Proyecto Patrimonio - 2006 | index | Pedro
Lemebel | Autores |
El
celofán estropeado de un ala colibrí
Pedro
Lemebel
La Nación, Domingo 5 de Febrero de
2006
Recuerdo que Margarito era tan frágil
como una golondrina crespa en la escuela pública de mi infancia.
La escuelita Ochagavía, “eres mi norte, luz y guía”,
cantaba el himno de la mañana escolar ya borroso en los tierrales
de la zona sur. Esas nubes de polvo donde los niños machos
pichangueaban el recreo, los hombrecitos proletarios, tan diminutos
y ya ejerciendo
las ventajas del machismo burlón, humillando a Margarito, riéndose
de él porque no participaba del violento rito de la infancia
obrera.
Y parecía que Margarito, vaporoso, despreciaba la prepotencia
matona de esa enana virilidad, esa única forma de comunicarse
que practican los hombres. Por eso se aislaba en la soledad mocosa
de anidarse en un rincón del patio. Margarito nunca reía
en la bandada jilguera que animaba la mañana. Margarito no
era feliz, como todos los niños, a esa edad cuando el mundo
es una pelota de barro azul. Margarito tenía los ojos grandes,
siempre a punto de llorar, al borde lagrimero de su penita; por cualquier
cosa, por el chiste más insignificante, soltaba la muda catarata
de su llanto. Margarito era así, un pajarillo sentimental que
regaba la tierra seca de mi escuela pobre. Margarito era el hazmerreír
de la clase, el juego preferido de los cabros grandes gritándole:
“Margarito, maricón, puso un huevo en un cajón”. No
lo dejaban en paz con la letanía cruel de ese coro que no paraba
hasta hacerlo llorar. Hasta que sus ojazos nerviosos se vidriaban
con el amargo suero que hería sus mejillas. Margarito era así,
un pétalo fino en medio de la borrasca pioja del piñén
estudiantil. A esa edad, cuando la niñez asume la perversión
como un entretenido juego torturando al más débil, al
más diferente del colegio. Y ese era el caso de Margarito nombrado
así, burlado así por los pailones del curso que, groseros,
imitaban su caminar de pichón amanerado cuando tenía
que salir a la pizarra transpirando, como pisando huevos en su extraño
desplazamiento de cigüeña cachorra rumbo a la patriarcal
educación.
Lo recuerdo tan solo en ese tristísimo exilio de princesita
traspapelada en un cuento equivocado. Lo veo así, al borde
de la crisis esa mañana del ’60, cuando Caritas Chile regaló
un montón de ropa norteamericana para la escuelita Ochagavía.

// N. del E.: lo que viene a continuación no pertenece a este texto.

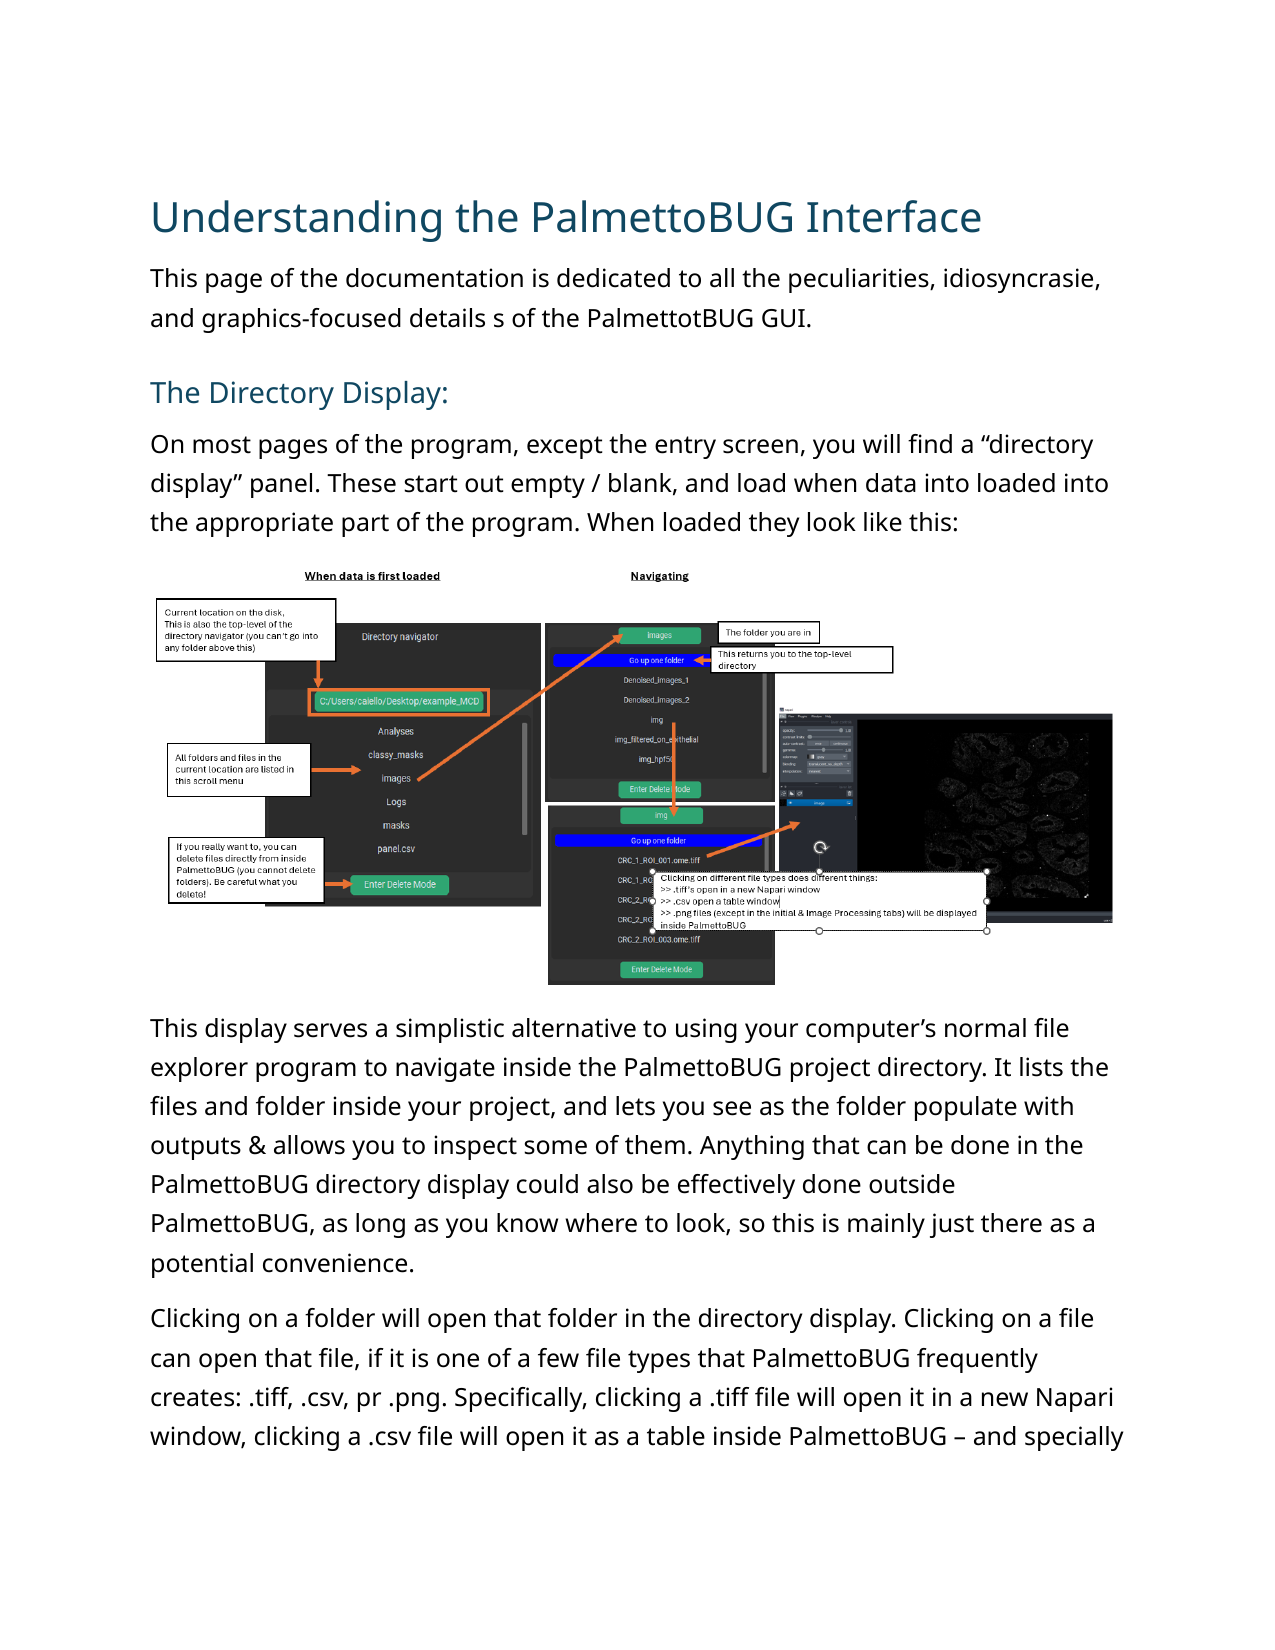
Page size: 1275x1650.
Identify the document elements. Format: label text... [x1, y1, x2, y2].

text This display serves a simplistic alternative to using your computer’s normal file explorer program to navigate inside the PalmettoBUG project directory. It lists the files and folder inside your project, and lets you see as the folder populate with outputs & allows you to inspect some of them. Anything that can be done in the PalmettoBUG directory display could also be effectively done outside PalmettoBUG, as long as you know where to look, so this is mainly just there as a potential convenience. [150, 1010, 1125, 1279]
subtitle The Directory Display: [150, 373, 1125, 412]
text This page of the documentation is dedicated to all the peculiarities, idiosyncrasie, and graphics-focused details s of the PalmettotBUG GUI. [150, 261, 1125, 334]
text Clicking on a folder will open that folder in the directory display. Clicking on a file can open that file, if it is one of a few file types that PalmettoBUG frequently creates: .tiff, .csv, pr .png. Specifically, clicking a .tiff file will open it in a new Napari window, clicking a .csv file will open it as a table inside PalmettoBUG – and specially [150, 1301, 1125, 1453]
subtitle Understanding the PalmettoBUG Interface [150, 187, 1125, 244]
text On most pages of the program, except the entry screen, you will find a “directory display” panel. These start out empty / blank, and load when data into loaded into the appropriate part of the program. When loaded they look like this: [150, 427, 1125, 539]
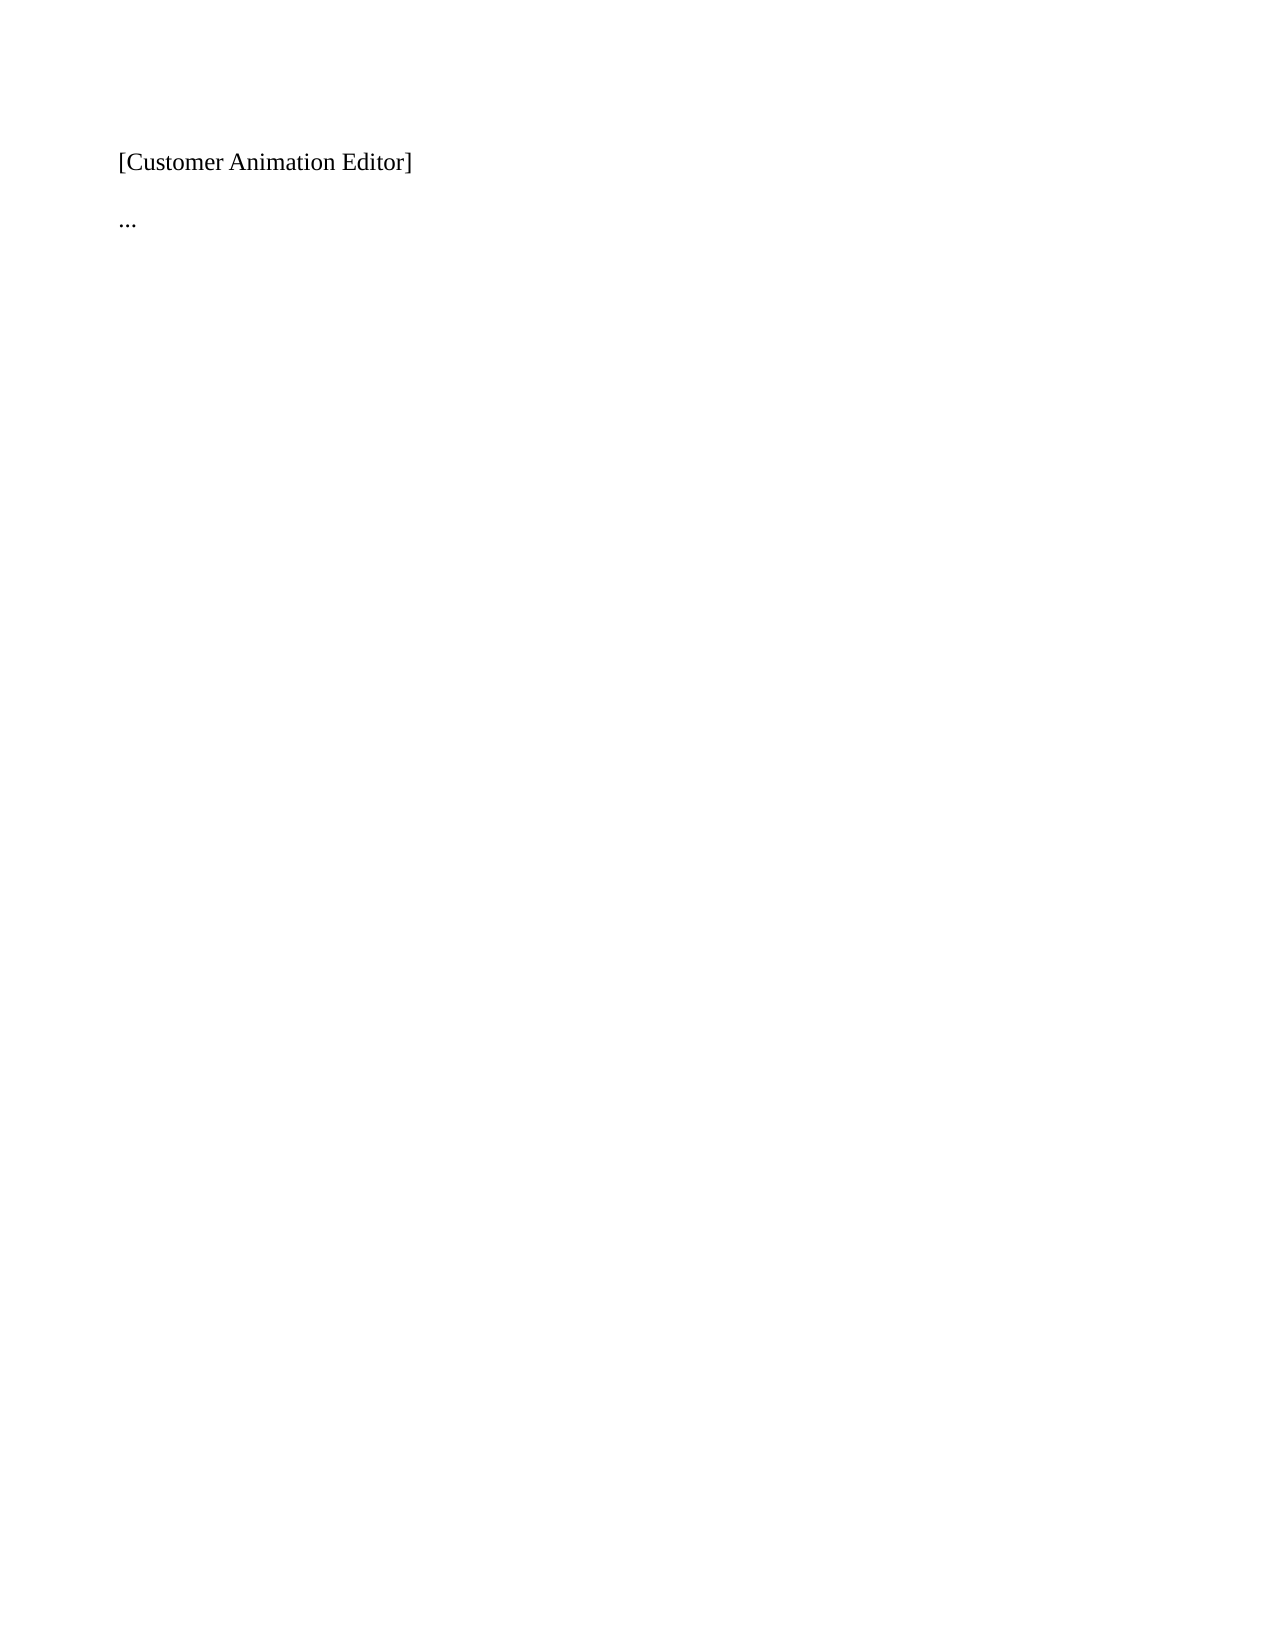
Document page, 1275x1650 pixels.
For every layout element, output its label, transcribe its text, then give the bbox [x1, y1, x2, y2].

text Highly responsive to player input Maintain flow of combat Rouge-Lite/Like Pixel Dungeon Soul Knight Rouge-Lite/Like Features Random map gen Tons of items Melee combat focus Racing/Driving Dr. Driving (Simplicity) Racing/Driving Features Vehicle choices Maps Action/Adventure Kingdom Hearts( 1,2, Birth By Sleep) Tiny Keep (Shallow Combat) Metal Gear Solid Dark Souls Paper Mario Uzimaki Chronicles Action/Adventure Features Open World Sandbox Experience Fast Paced Combat Vertical Gameplay Action/Adventure Projects 3D Quest Uzamaki Chronicles X Uncharted X Kindom Hearts (Synth Clone) Uzamaki Chronicles has decent open-area combat Combat, unfortunately, is separated from world navigation Areas within different cities are only seen in cut scenes Kingdom Hearts 2, movement abilities only seems to be concerned with combat, leaving world/level design feeling flat or 1 dimensional as far as progression (returning to levels post upgrades) Combat Uncharted Call of Duty Weapon Combat AI Combat Design (GDC Talk https://www.youtube.com/watch?v=G8W7EQKBgcg&feature=youtu.be) Story Each game in the library will exist as a tech-demo, gameplay will be developed first, with story only being used to support elements existing within the tech-demo and possibly hinting towards Game Engine The easiest game engine to utilize per existing knowledge and level of comfort would be: 1st - jMonkeyEngine Java Cross platform (Win, Mac and Linux) 2nd - Unity C# Cross platform + console Godot comes as a third And Unreal as last Structure The library itself will be structured like game store similar to steam. Gameplay Describe how the game is played. Be specific and describe each feature in a structured way. Core Game Mechanic #1 Details: How it works: Core Game Mechanic #2 Details: How it works: Core Game Mechanic #3 Details: How it works: Game elements Describe your game world, including all the characters, location, object, and other elements in it. 👤 Characters ... ... ... 🗺️ Locations ... ... ... 🏆️ Levels / missions ... ... ... 📦️ Objects ... ... ... Assets There are a few tools that can be used to author starter-assets. As the overall project expands, more specialized tools will aid in game-specific tasks Possible Sources Smithsonian Open Source 🎨 Art Blender (3D) GIMP AutoDesk [Custom PixelArt Editor] 🔊 Sound FL Studio ... ... Dialog Script Ink (ink - inkle's narrative scripting language , inkle/ink ) 🏃‍ Animation Blender [Customer Animation Editor] ... [118, 118, 1157, 233]
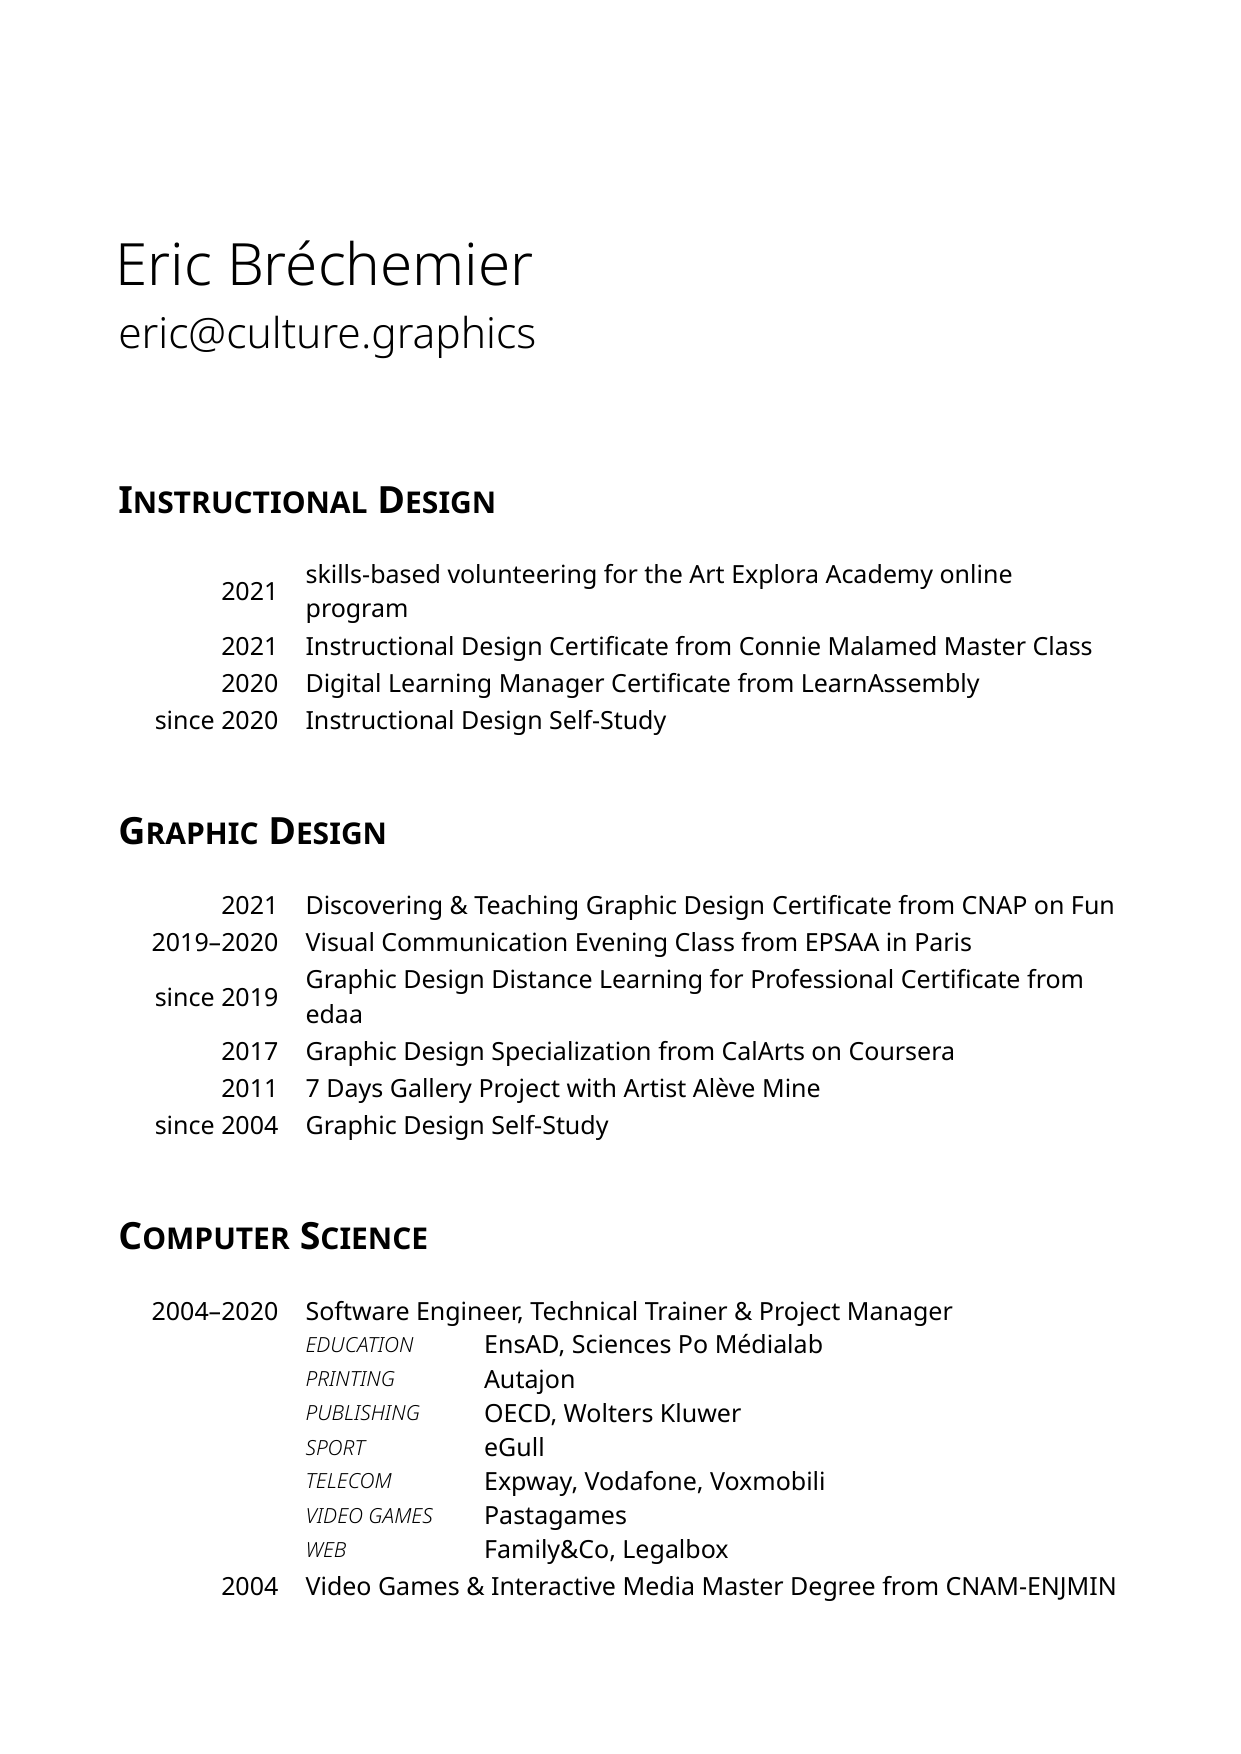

Eran fardos de pantalones, poleras, zapatos y camisas que los curas
habían seleccionado para los niños varones. Tiras usadas
que el imperio repartía a Sudamérica para tranquilizar
su conciencia. Trapos multicolores que los chiquillos se probaban
entre risas y tirones. Y en medio de ese juego apareció un
vestido, un largo y floreado camisón que los cabros sacaron
calladamente del bulto. Lo extrajeron mirándose con maldadosa
complicidad. Margarito, como siempre, flotaba más allá
del bullicio en la balsa expatriada de su lejano navegar. Por eso
no se percató cuando lo rodearon sujetándolo entre todos,
y a la fuerza le metieron el vestido por la cabeza vistiéndolo
bruscamente con esa prenda de mujer. Creo que nunca olvidaré
esa escena de Margarito con los ojos empañados, envuelto en
la percala floral de su triste primavera. Lo veo, a pesar de los años,
interrogando al mundo que se cerraba para él en una ronda de
carcajadas. Lo sigo viendo acurrucado, como una palomita llorona mirando
las bocas burlonas de los niños, desfiguradas por el océano
inconsolable de su amargo lagrimal.
Han pasado los años, llorosos, terribles, malvados, y jamás
se me borró ese cuadro, como tampoco la chispa agradecida que
brilló en sus pupilas cuando, compartiendo las burlas, me acerqué
para ayudarlo a quitarse el vestido. Nunca más vi a Margarito
desde ese final de curso, tampoco supe hasta ahora qué pasó
con él desde esa violenta infancia que compartimos los niños
raros en el caracoleante escupitajo de los días que vinieron
coronados de crueldad. Es posible que su pasar de alondra empapada
haya naufragado en esa travesía de intolerancia donde el trote
brusco del más fuerte estampó en sus suelas el celofán
estropeado de un ala colibrí.
Esta crónica fue leída en Radio Tierra hace algún
tiempo. Y llamó por teléfono una auditora para contarme
que ella había sido vecina de Margarito. También me
dijo, con la voz quebrada, que antes de cumplir los 20 años
lo habían asesinado a piedrazos en la Panamericana Sur de Santiago.